Retail sales of plant-based meat in Western Europe are expected to grow to $305.4m in 2022, from 234.9m in 2018, according to estimates reported by data provider Statista.
“We have strong ambitions in Europe, and localised production will enable us to better serve the growing demand for Beyond Meat’s products throughout Europe,” Mr Muth says. “While the opening of the new Zandbergen co-manufacturing facility is expected to greatly increase the speed, scale and efficiency with which we can reach our retail and foodservice customers across Europe, the Middle East and Africa, we would be open to further expansion as demand increases.”
Besides the US and Europe, Beyond Meat is looking at China. Already the world’s biggest meat producer and consumer, its per capita consumption is expected to reach new highs in the next decade. After striking major distribution deals for the Chinese market with the likes of Alibaba and Starbucks, the company is already raising the stakes.
“Our goal is to have production up and running in the [Asia-Pacific] region as quickly as possible so we can compete effectively in this very important market for us over many years to come,” Mr Muth says.
The Covid-19 pandemic has meant mixed fortunes for the company. While the pandemic has severely hit its foodservice business, Beyond Meat has seen retail sales boosted across the board, and given it the opportunity to take its concept directly to the wider public as the debate around healthy and sustainable lifestyles accelerated.
“More than anything, I think it’s pulled back the curtain a bit around how traditional meat is processed, and because of that, we’re seeing some increased interest in plant-based protein as the category continues to grow,” Mr Muth says. “As the role of food and health has never been more top-of-mind, we’re encouraging our consumers to understand that the positive choices we all make, no matter how small, can have a great impact on our personal health and the health of our planet.”
Beyond Meat is investing heavily (6.8% of 2019 revenues) in research and development (R&D) to win over the palate of consumers. “Indistinguishable” from animal protein is one of two main mantras of the company, the other being “accessible”. The two things do not necessarily go hand in hand, as better taste requires more R&D spending, which puts pressure on pricing, although the company is committed to selling at least one product at price parity with its animal protein equivalent by 2024.

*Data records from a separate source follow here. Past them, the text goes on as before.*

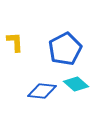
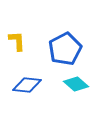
yellow L-shape: moved 2 px right, 1 px up
blue diamond: moved 15 px left, 6 px up
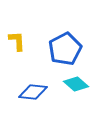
blue diamond: moved 6 px right, 7 px down
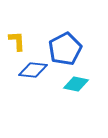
cyan diamond: rotated 30 degrees counterclockwise
blue diamond: moved 22 px up
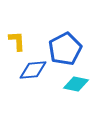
blue diamond: rotated 12 degrees counterclockwise
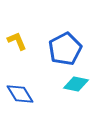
yellow L-shape: rotated 20 degrees counterclockwise
blue diamond: moved 13 px left, 24 px down; rotated 64 degrees clockwise
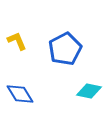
cyan diamond: moved 13 px right, 7 px down
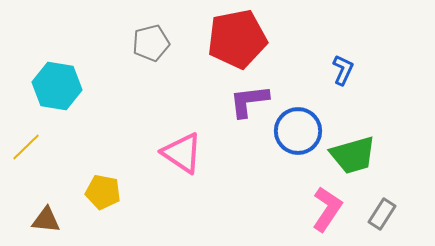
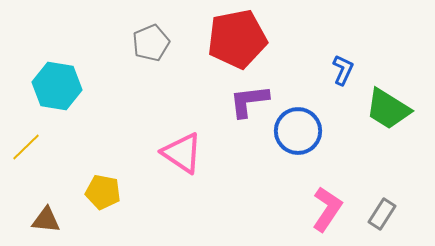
gray pentagon: rotated 9 degrees counterclockwise
green trapezoid: moved 35 px right, 46 px up; rotated 48 degrees clockwise
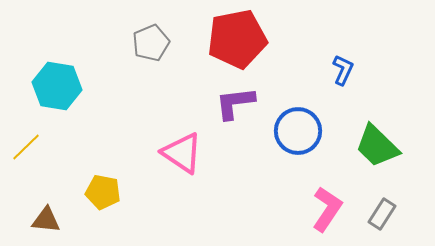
purple L-shape: moved 14 px left, 2 px down
green trapezoid: moved 11 px left, 37 px down; rotated 12 degrees clockwise
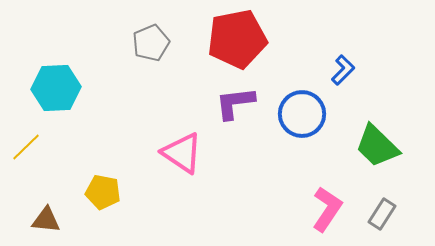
blue L-shape: rotated 20 degrees clockwise
cyan hexagon: moved 1 px left, 2 px down; rotated 12 degrees counterclockwise
blue circle: moved 4 px right, 17 px up
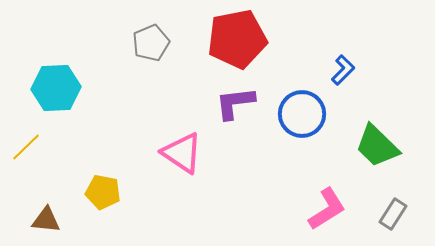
pink L-shape: rotated 24 degrees clockwise
gray rectangle: moved 11 px right
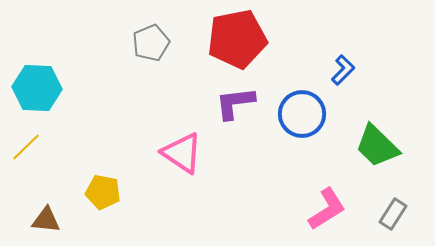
cyan hexagon: moved 19 px left; rotated 6 degrees clockwise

If the pandemic has created some bottlenecks in the value chain of animal proteins, thus pushing up the price of meat, price parity is still far off. Besides, in a scenario of protracted economic uncertainty, consumers will gravitate towards more affordable options.
Another challenge moving forward is growing competition from incumbent food giants such as Tyson Food (an early investor in Beyond Meat) and Nestlé, says PitchBook’s Mr Frederick. An increasing number of companies are investigating plant-based products and the number of FDI projects the segment is generating has touched new highs in 2019, according to foreign investment monitor fDi Markets.
But the biggest challenge may come from another source, as traditional meat producers challenge the use of the term to describe Beyond Meat’s products, something that is integral to its marketing strategy. While the company does not need animals, it may need the regulator’s approval in order to create ‘meat’.